Foibe ed esodo, gli studenti romani in viaggio nei luoghi dell’orrore

28 Apr 2015 18:08 - di Redazione

Una storia sull’orrore delle foibe e sull’esodo giuliano-dalmata. Insieme da quasi 60 anni ma lontani dalla loro terra da quando erano piccoli. «Istria non era più la nostra Patria, dovevamo pagare il duro prezzo di lasciare tutto, adesso e per sempre». Stenta a trattenere l’emozione Eufemia Sponza quando parla della sua fuga  davanti a centinaia di studenti romani. Un dramma, quello dell’esodo giuliano dalmata, condiviso con suo marito, anche lui istriano, e da migliaia di altri italiani che hanno dovuto abbandonare le loro case, la loro terra a causa delle violenze dei comunisti titini. Si è spostato in Croazia il “Viaggio della memoria” organizzato dal Campidoglio per non dimenticare i drammi del confine italiano orientale.

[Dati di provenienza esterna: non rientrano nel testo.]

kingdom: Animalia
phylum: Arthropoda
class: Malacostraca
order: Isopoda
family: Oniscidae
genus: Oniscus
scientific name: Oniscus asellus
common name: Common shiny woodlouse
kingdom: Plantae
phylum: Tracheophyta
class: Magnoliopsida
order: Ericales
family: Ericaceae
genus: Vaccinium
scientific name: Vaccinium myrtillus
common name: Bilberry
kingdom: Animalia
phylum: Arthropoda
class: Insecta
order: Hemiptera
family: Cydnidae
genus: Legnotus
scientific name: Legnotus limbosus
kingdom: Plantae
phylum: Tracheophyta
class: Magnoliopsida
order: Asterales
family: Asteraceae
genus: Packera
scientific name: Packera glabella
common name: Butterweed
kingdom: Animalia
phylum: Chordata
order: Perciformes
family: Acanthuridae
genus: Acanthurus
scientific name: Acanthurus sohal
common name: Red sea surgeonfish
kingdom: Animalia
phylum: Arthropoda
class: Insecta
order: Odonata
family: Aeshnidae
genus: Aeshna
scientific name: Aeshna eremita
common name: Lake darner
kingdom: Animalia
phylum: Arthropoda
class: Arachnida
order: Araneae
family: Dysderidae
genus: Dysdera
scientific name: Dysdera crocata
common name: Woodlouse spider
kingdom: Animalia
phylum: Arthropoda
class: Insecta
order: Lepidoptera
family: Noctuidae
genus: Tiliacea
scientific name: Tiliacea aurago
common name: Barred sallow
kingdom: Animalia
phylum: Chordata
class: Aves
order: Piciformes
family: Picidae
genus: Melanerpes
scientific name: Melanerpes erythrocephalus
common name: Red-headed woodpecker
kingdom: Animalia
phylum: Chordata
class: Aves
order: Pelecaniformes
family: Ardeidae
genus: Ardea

Foibe, il viaggio dei liceali a Rovigno e Fiume

E oggi i 144 liceali in viaggio hanno visitato le città di Rovigno e Fiume. Qui hanno ascoltato la testimonianza non solo della signora Eufemia, originaria di Rovigno, ma anche di suo marito Elio Menegotti, esule invece da Fiume. «Dopo il 1944 per noi istriani arrivarono anni di grande confusione, l’inizio di un lungo e doloroso calvario – racconta Eufemia – Il 1951 fu l’anno del mio esodo. Avevo 17 anni quando andai via da Rovigno. Partimmo un triste giorno di novembre soltanto con una sola valigia. Lasciammo tutto. Mi chiedevo in continuazione “Dov’erano le mie amiche di scuola?” Di loro mi rimaneva solo un album di fotografie… Andammo prima in un campo profughi a Udine poi ci spostammo a Laterina, vicino Arezzo, e infine a Roma. Ma il legame con la terra è rimasto». «Essere esule se non si prova non si può capire. Eravamo lontani dalla nostra terra», continua, fermandosi ogni tanto per trattenere le lacrime. «Sono un profugo da Fiume – le fa eco suo marito Elio, oggi ottantenne – Sono nato nel novembre del 1935 e l’infanzia l’ho passata in via Buonarroti. Nel 1947 con la mia famiglia siamo partiti per andare a Udine: mio padre aveva infatti optato di essere italiano. Poi ci siamo spostati a Gaeta. Lì crescendo ho fatto diversi lavori: fornaio, meccanico, pescatore e macellai. Nel 1951 siamo andati al campo profughi di Centocelle dove ho lavorato nella fabbrica di tessili. Lì ho conosciuto mia moglie con cui mi sono sposato nel 1959. A Fiume ci sono tornato appena sposato. La seconda volta che torno è oggi, dopo oltre 50 anni. A differenza di mia moglie che ha mantenuto contatti con la sua città e con gli amici di scuola per me è morto tutto».